Contact: Jim Kolesar, assistant to the president for community and government relations, [email protected] or (413) 597-4233
WILLIAMSTOWN, Mass., February 11, 2016—Williams College announced today that it will form a $5 million fund to support the Mount Greylock Regional School District’s capital needs outside the scope of the building project that the district is pursuing with the Massachusetts School Building Authority (MSBA).
“Williams is pleased to be able to strengthen further its partnership with Mt. Greylock to include a fund for the school district’s capital needs, current or future, that fall outside the proposed project with the MSBA,” Williams President Adam Falk said. “The fund is designed to support supplementary capital projects in ways that will increase educational value and reduce costs to the district and its member towns.”
In the next fiscal year, which begins this July 1, the college will establish the Fund for Mt. Greylock Regional School District Capital Projects, with beginning principal of $5 million.
For all of the funds in its endowment the college each year determines what percent of the market value of the principal will be distributed to spending accounts. This payout rate is typically between 4.5 percent and 5 percent. Any additional earning or growth is added to the principal so that it can grow over time. Unused dollars in each spending account are carried forward in that account from year to year. For this new fund at any time, beginning with the 2016-17 fiscal year, the amount in the spending account and any or all of the principal will be available for capital projects as determined by the Mt. Greylock School Committee.
Williams has a similar fund for Williamstown Elementary School (WES). It was built over five fiscal years (2006 to 2010), with original principal of $1.1 million. Since then WES has spent from the fund’s spending account almost $214,000, the account balance is almost $214,000, and as of June 30, 2015, the fund’s principal had grown to $1.5 million.
The Mt. Greylock Fund will have its full original principal of $5 million beginning July 2016.
In addition to establishing this new fund for capital needs at Mt. Greylock, Williams has begun researching ways to invest substantially in the facility, if it is constructed, in ways that would further lower its greenhouse gas emissions and reduce its utility costs. In accordance with MSBA regulations, the current project is designed to meet the silver standard of the U.S. Green Building Council’s Leadership in Energy and Environmental Design (LEED). The college investment would aim to make the facility even more environmentally sound and energy efficient.
“Mt. Greylock is very fortunate to have now both the prospect of financial support from the MSBA for the main building project and from Williams for other projects, which will enhance educational quality, spare our member towns these capital costs, and reduce our utility bills going forward,” said Mt. Greylock Superintendent Doug Dias. “This is truly an exciting moment for our school and for our community.”
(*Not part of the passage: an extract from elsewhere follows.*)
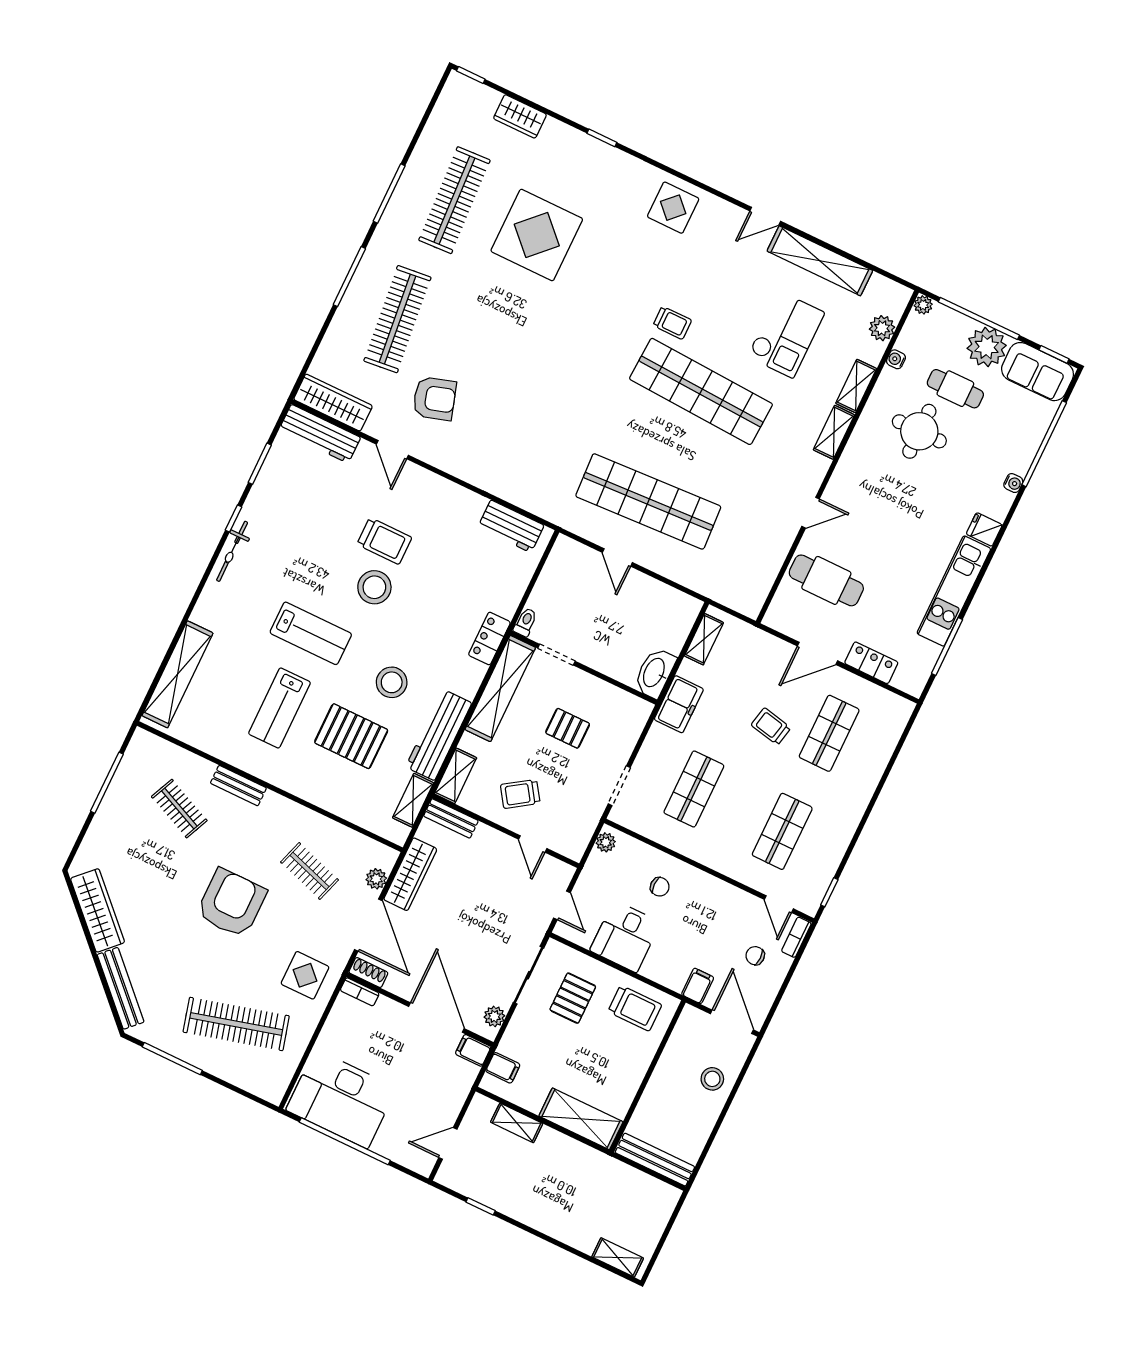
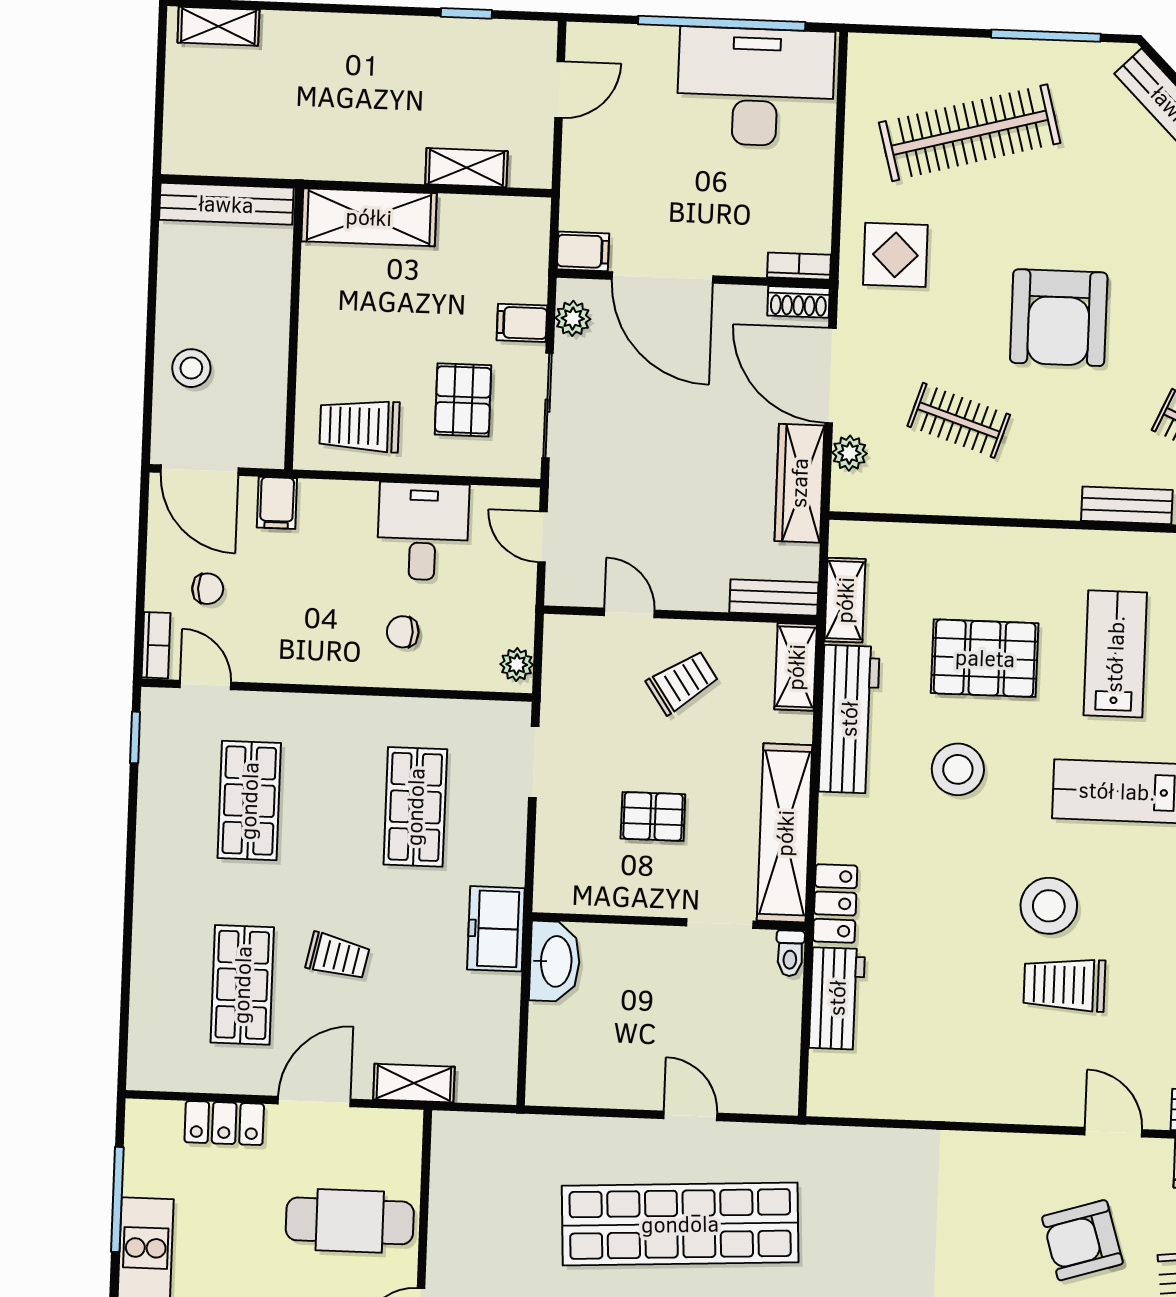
workbench: (511, 526) -> (837, 998), moved, turned 90
shelving: (704, 639) -> (414, 1083), moved, turned 90
filing cabinet: (503, 1068) -> (522, 323), moved

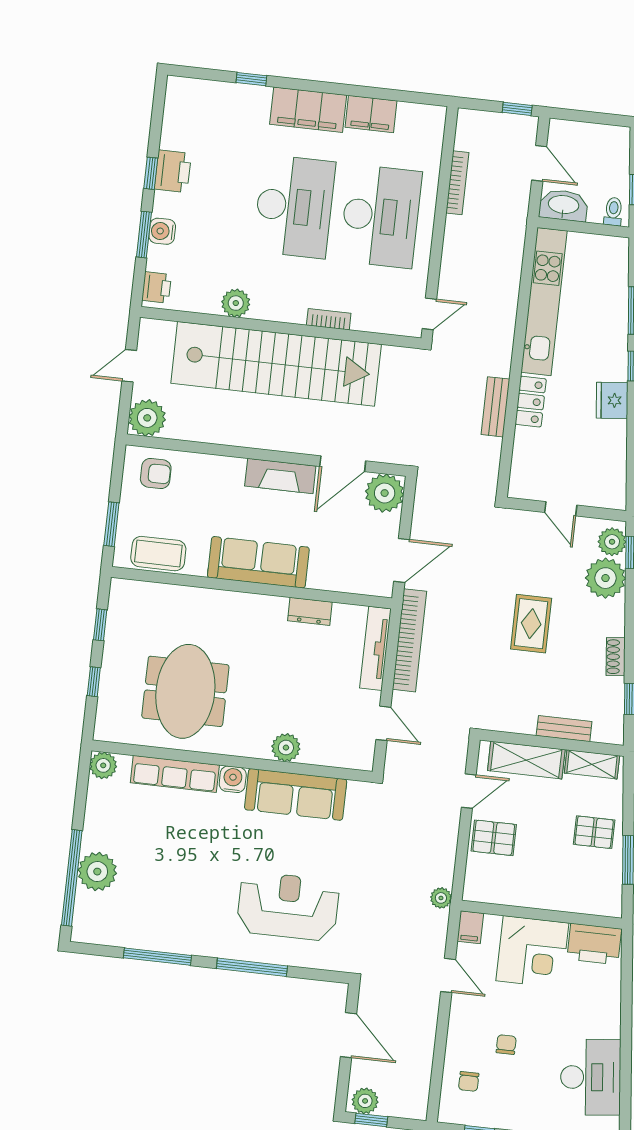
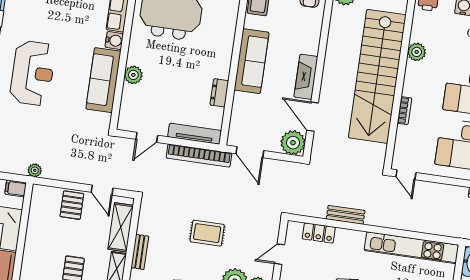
locker: (531, 402) -> (319, 233), moved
These capital investments by Williams are in addition to the college’s commitment announced in November 2015 of $200,000 per year to Mount Greylock’s operating revenue. That commitment also begins with the 2016-17 fiscal year. It continues and increases the operating support of the donor-provided Williams Fund For Mount Greylock, which over the past five years has made $777,000 available to the school.
The college also operates and fully supports the Williams Center at Mt. Greylock, which works to maximize the educational value that the college can provide the school. The center does this through regular and one-time programs that integrate Williams students, faculty, and staff into the academic and extracurricular life of Mt. Greylock.
Founded in 1793, Williams College is the second-oldest institution of higher learning in Massachusetts. The college’s 2,000 students are taught by a faculty noted for the quality of their teaching and research, and the achievement of academic goals includes active participation of students with faculty in their research. Students’ educational experience is enriched by the residential campus environment in Williamstown, Mass., which provides a host of opportunities for interaction with one another and with faculty beyond the classroom. Admission decisions on U.S. applicants are made regardless of a student’s financial ability, and the college provides grants and other assistance to meet the demonstrated needs of all who are admitted.